Les premières Universités populaires en France apparaissent au moment de l’affaire Dreyfus (1894). La dégradation, à la fois du débat public et de la cohésion nationale, inquiète suffisamment pour que de nombreux professeurs et intellectuels réagissent. Des cours bénévolement délivrés sont alors proposés, toutes classes sociales confondues, permettant ainsi à la classe ouvrière de développer l’esprit critique et accroître ses connaissances.
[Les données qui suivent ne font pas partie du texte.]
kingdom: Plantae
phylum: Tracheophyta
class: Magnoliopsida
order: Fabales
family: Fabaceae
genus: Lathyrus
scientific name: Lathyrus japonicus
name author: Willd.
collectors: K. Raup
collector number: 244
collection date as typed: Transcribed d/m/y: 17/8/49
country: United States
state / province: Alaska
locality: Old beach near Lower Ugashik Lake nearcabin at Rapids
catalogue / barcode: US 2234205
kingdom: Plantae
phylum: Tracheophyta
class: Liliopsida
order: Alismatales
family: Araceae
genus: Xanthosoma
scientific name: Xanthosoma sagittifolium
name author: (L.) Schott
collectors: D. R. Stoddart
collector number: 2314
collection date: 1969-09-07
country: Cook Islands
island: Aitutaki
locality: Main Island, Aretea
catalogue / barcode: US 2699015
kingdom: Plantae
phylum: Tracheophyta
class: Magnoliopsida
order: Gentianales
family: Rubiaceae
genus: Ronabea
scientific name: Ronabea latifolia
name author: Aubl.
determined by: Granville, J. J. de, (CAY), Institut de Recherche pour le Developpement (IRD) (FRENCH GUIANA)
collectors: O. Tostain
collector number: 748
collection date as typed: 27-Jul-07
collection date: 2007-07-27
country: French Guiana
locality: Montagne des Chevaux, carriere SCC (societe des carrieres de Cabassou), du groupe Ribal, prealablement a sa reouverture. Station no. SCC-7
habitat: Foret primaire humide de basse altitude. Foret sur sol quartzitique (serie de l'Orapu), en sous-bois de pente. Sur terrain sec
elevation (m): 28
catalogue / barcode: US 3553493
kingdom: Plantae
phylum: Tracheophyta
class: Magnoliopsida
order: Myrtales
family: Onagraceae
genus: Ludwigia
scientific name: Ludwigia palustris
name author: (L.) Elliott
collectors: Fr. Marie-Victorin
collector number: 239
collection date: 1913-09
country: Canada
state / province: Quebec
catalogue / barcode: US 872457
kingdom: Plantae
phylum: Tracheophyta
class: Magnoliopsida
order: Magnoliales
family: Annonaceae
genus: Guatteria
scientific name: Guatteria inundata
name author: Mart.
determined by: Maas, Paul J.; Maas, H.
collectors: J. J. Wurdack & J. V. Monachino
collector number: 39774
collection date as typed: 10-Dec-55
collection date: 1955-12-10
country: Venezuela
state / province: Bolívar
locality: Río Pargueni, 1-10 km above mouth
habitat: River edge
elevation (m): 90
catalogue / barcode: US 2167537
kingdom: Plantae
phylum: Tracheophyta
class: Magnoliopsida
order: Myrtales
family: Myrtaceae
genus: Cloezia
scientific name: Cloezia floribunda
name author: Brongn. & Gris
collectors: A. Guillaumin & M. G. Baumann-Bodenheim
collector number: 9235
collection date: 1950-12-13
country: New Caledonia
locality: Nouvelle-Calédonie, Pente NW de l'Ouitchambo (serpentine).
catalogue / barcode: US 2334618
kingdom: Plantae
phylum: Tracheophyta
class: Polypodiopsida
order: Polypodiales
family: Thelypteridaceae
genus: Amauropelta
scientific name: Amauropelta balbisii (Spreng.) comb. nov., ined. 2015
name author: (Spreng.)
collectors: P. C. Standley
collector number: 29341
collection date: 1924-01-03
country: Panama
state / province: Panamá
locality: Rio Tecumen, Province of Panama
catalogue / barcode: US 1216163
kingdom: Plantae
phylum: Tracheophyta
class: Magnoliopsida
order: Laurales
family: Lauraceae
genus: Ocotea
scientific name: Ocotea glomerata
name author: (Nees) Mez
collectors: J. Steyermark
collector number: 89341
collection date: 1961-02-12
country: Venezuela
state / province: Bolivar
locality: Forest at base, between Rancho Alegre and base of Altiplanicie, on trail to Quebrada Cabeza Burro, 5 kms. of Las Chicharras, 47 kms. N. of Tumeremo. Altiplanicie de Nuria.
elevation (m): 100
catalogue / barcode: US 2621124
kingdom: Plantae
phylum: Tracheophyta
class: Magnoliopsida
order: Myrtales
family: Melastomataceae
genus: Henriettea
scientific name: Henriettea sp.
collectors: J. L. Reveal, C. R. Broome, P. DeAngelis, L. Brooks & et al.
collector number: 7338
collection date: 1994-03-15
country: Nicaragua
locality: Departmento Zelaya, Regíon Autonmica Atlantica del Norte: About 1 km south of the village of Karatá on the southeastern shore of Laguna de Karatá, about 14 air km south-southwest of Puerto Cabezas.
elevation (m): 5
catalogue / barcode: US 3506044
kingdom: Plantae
Après un succès fulgurant on observe un ralentissement après la première Guerre mondiale. Les Universités populaires seront reprises sous le Front Populaire, puis une seconde génération verra le jour bien plus tard, conservant le nom mais s’adaptant plutôt à notre société de consommation des loisirs. La troisième génération, la nôtre, se ré-inscrit, à l’initiative de Michel Onfray à Caen en 2002, dans la première : renaissance du débat public et de l’esprit critique. Le réseau est aujourd’hui international : on trouve ces universités à Boston, Montréal, Tunis, Cologne… et Aix-en-Provence.

 

L’Université Populaire est laïque, respectueuse des convictions personnelles ; elle s’interdit toute attache avec un parti, une confession ou un mouvement quel qu’il soit.

 

 

Le principe

 

L’Université Populaire retient de l’Université traditionnelle la qualité des informations transmises. La seule doctrine est le partage et la co-construction du savoir.

 

Pour les auditeurs, point de conditions d’accès, point d’obligation de présence ni de résultat.  Ouverte à tous les âges, sans exiger aucun titre et quel que soit le niveau, l’Université Populaire ne propose aucune forme de contrôle de connaissances et ne délivre pas de diplôme.

 

Pour les intervenants, point de méthode imposée, pas de hiérarchie, une parole libre et responsable et aucun tabou sur les sujets à aborder. La parole de l’intervenant vaut comme celle des auditeurs. Dans un objectif d’émancipation, on ne délivre pas de vérité, on développe la démarche critique, à commencer vis-à-vis de celui qui expose.

 

 

Le fonctionnement

Les conférences peuvent être suivies d’un débat.

 

La gratuité est le principe de base : cependant l’adhésion à l’association qui porte ce projet est un acte de soutien et d’engagement culturel.